Instructions to follow >>
For each of the following statements, say yes or no to whether the documentation of the R environment functions supports it, and quote exactly the words of the documentation that decide it.
1. The function destandardize_env_name turns the standardized name "R_GlobalEnv" back into ".GlobalEnv".
2. In environment_name, setting envir=NULL restricts the search to the global environment.
3. When several environments share the memory address of env and matchname=FALSE, environment_name returns only the environments matching the given name.

Provided passage >>

[Start of section]

An array containing the path to each user environment found inside the rootenvir environment and all the nested user environments found within each of them. This array is concatenated to whatever paths are already listed in the path_to_envs_found parameter passed to the function.

Crawl an environment in search of user environments

Description

Crawl an environment in search of user environments

Usage

crawl_envs_in_env(envir)

Arguments

Value

An array containing strings that represent the path to each environment found inside the envir environment and any user environments nested within.

De-standardize the name of an environment

Description

This function inverts the process performed by standardize_env_name that is, it converts the standardized names "R_GlobalEnv", "R_EmptyEnv", and "base" back to names that are recognized by R as actual environments when using function as.environment, namely to ".GlobalEnv", ".EmptyEnv", and "package:base".

Usage

destandardize_env_name(env_name)

Arguments

Value

The name of the environment, where the global environment is represented as ".GlobalEnv", the empty environment as ".EmptyEnv", and the base environment as "package:base".

Retrieve the name of an environment

Description

Retrieve the name of an environment as the environmentName function of the base package does, but extending its functionality to retrieving the names of user-defined environments and function execution environments.

Usage

environment_name(
  env = parent.frame(),
  envir = NULL,
  envmap = NULL,
  matchname = FALSE,
  ignore = NULL,
  include_functions = FALSE
)

Arguments

Details

If env is an environment it is searched for in the envir environment using its memory address. If env is a string containing a valid 16-digit memory address (enclosed in < >), the memory address itself is searched for among the defined environments in the envir environment. In both cases, if envir=NULL the search is carried out in the whole workspace.

It may happen that more than one environment exist with the same memory address (for instance if an environment is a copy of another environment). In such case, if matchname=FALSE, the names of ALL the environments matching env's memory address are returned. Otherwise, only the environments matching the given name are returned.

[End of section]

Record set >>
[Start of section]

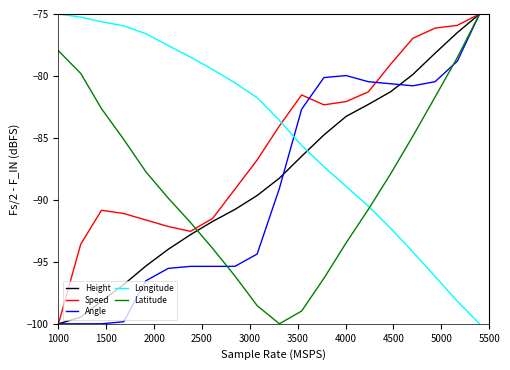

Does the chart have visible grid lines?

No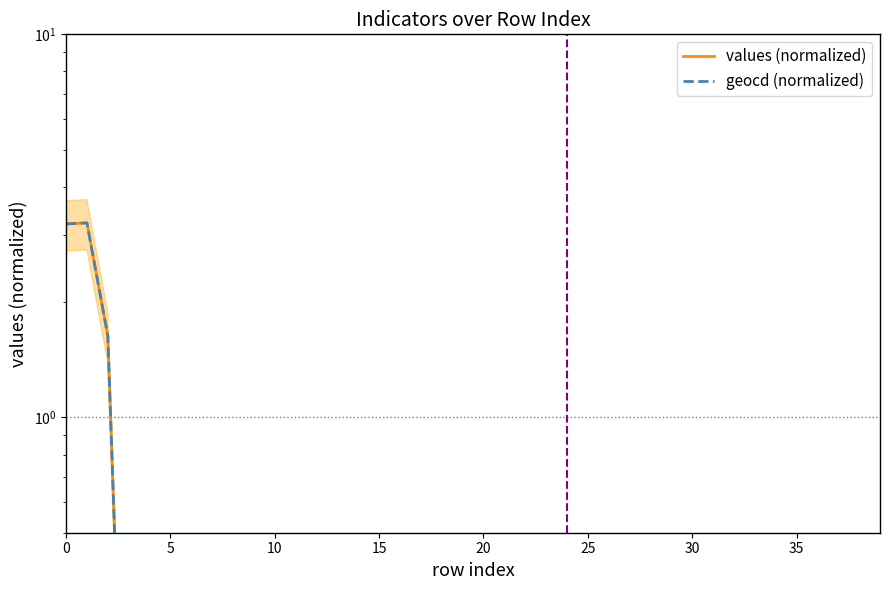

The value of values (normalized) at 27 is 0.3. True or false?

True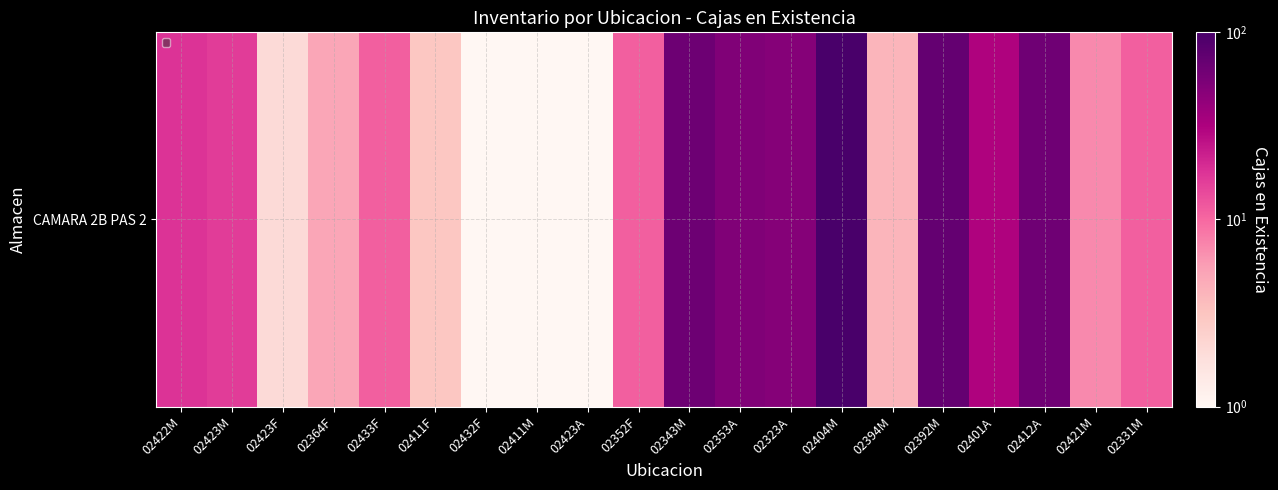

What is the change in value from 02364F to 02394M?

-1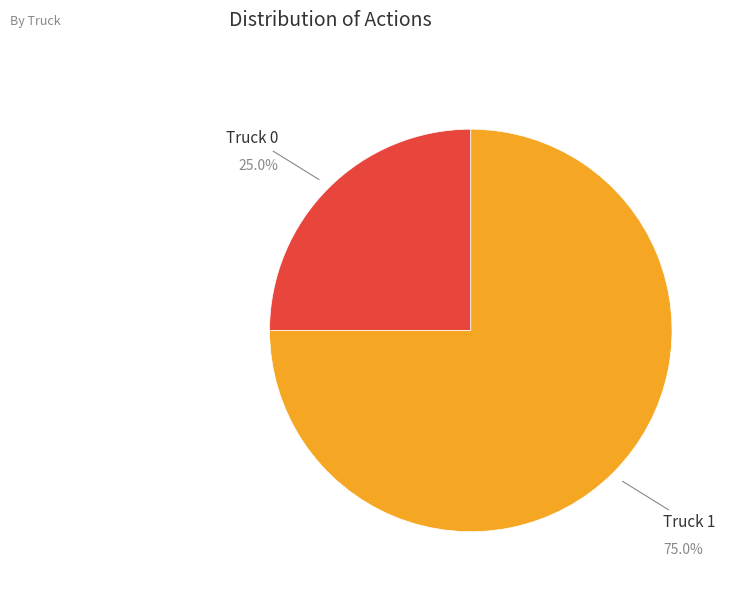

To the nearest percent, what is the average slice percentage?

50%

[End of section]

Written answer >>
1. Yes: "it converts the standardized names "R_GlobalEnv", "R_EmptyEnv", and "base" back to names that are recognized by R as actual environments when using function as.environment, namely to ".GlobalEnv", ".EmptyEnv", and "package:base"."
2. No: "if envir=NULL the search is carried out in the whole workspace."
3. No: "if matchname=FALSE, the names of ALL the environments matching env's memory address are returned."